▶ [Requirement 1]
Answer these questions from the legal excerpt:
(a) What date did the prosecutor give for the section 211 violation?
(b) Which case is cited for the statement that the Sixth Amendment does not require counsel to waste the court's time with futile or frivolous motions?
(c) In what kind of proceeding are ineffective assistance of counsel claims based on matters outside the record more appropriately raised?

▶ [Excerpt to read]
There are at least two problems with defendant’s argument. First, defendant claims his prior conviction for a wobbler was to be reduced to a misdemeanor “upon completion of informal probation.” Based on Glee, it does not appear subdivision (d)(1) of section 667 and subdivision (b)(1) of section 17 would apply under these circumstances to automatically render the offense a misdemeanor and bring it outside the Three Strikes law. Rather, these circumstances suggest the court suspended proceedings, did not enter a judgment or sentence, and retained jurisdiction over defendant to impose a prison sentence if he violated any of the conditions of his probation. In other words, defendant’s argument is not a colorable claim that his prior conviction is a misdemeanor and not a strike.
Second, there is nothing in the record on appeal to support defendant’s contention his prior conviction is a misdemeanor, not a felony, and therefore does not qualify as a strike. During defendant’s change of plea hearing, the prosecutor called the prior conviction a strike and indicated it was a violation of section 211 (robbery) from October 11, 1991. Robbery is defined in section 211 as “the felonious taking of personal property in the possession of another, from his person or immediate presence, and against his will, accomplished by means of force or fear.” Robbery can either be classified as first or second degree. (§§ 212.5, 213.) First and second degree robbery are both punishable by imprisonment in the state prison. Robbery is therefore a felony, not a wobbler. When the court asked defendant whether he was convicted of section 211 on October 11, 1991, he replied, “Yes.”
Without more, the record suggests counsel’s purported decision not to pursue a Romero motion was competent under the circumstances. As in this case, when a defendant claims counsel’s performance was deficient for failure to file a motion, the defendant must show that reasonably competent counsel would have filed such a motion and the motion would have been successful. (People v. Thompson (2010) 49 Cal.4th 79, 122.) “The Sixth Amendment does not require counsel ‘ “to waste the court’s time with futile or frivolous motions.” ’ ” (People v. Memro (1995) 11 Cal.4th 786, 834.)
Ineffective assistance of counsel claims based on matters outside the record on direct appeal are more appropriately raised in a habeas corpus proceeding. (People v. Mendoza Tello (1997) 15 Cal.4th 264, 266-267.)

▶ [Extracted material]
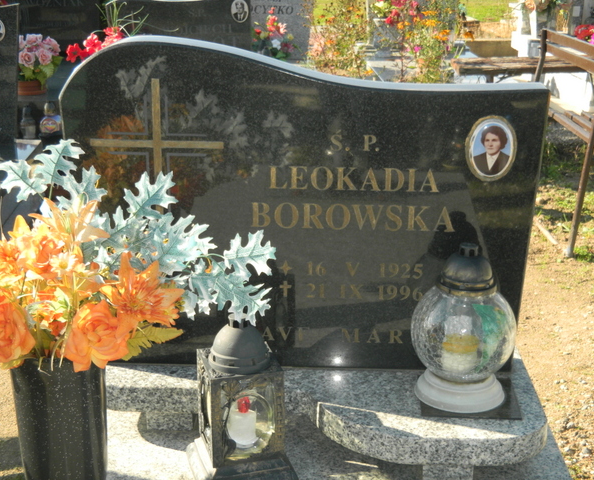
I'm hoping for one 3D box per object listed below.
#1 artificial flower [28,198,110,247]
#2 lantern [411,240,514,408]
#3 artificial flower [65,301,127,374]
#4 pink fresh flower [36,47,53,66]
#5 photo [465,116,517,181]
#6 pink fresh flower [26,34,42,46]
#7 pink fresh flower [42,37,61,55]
[{"bbox_3d":[-0.336,-0.024,1.500,0.112,0.072,0.085,-1,18,-5],"label":"artificial flower"},{"bbox_3d":[0.317,0.156,1.940,0.200,0.303,0.200,1,18,0],"label":"lantern"},{"bbox_3d":[-0.288,0.139,1.460,0.095,0.100,0.070,-1,3,-7],"label":"artificial flower"},{"bbox_3d":[-1.160,-0.843,4.670,0.080,0.085,0.065,1,18,0],"label":"pink fresh flower"},{"bbox_3d":[0.373,-0.175,1.950,0.098,0.130,0.013,2,18,2],"label":"photo"},{"bbox_3d":[-1.218,-0.922,4.700,0.075,0.060,0.065,-1,18,-6],"label":"pink fresh flower"},{"bbox_3d":[-1.135,-0.899,4.700,0.085,0.080,0.070,-12,22,-35],"label":"pink fresh flower"}]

▶ [Requirement 2] In the listing, from its start through the line that contains "#7 pink fresh flower [42,37,61,55]", substitute "silk flower" for "artificial flower" and reproduce those lines with no other changes. Omit the picture.

▶ [Answer area 1]
(a) October 11, 1991
(b) People v. Memro (1995) 11 Cal.4th 786, 834
(c) A habeas corpus proceeding

▶ [Answer area 2]
I'm hoping for one 3D box per object listed below.
#1 silk flower [28,198,110,247]
#2 lantern [411,240,514,408]
#3 silk flower [65,301,127,374]
#4 pink fresh flower [36,47,53,66]
#5 photo [465,116,517,181]
#6 pink fresh flower [26,34,42,46]
#7 pink fresh flower [42,37,61,55]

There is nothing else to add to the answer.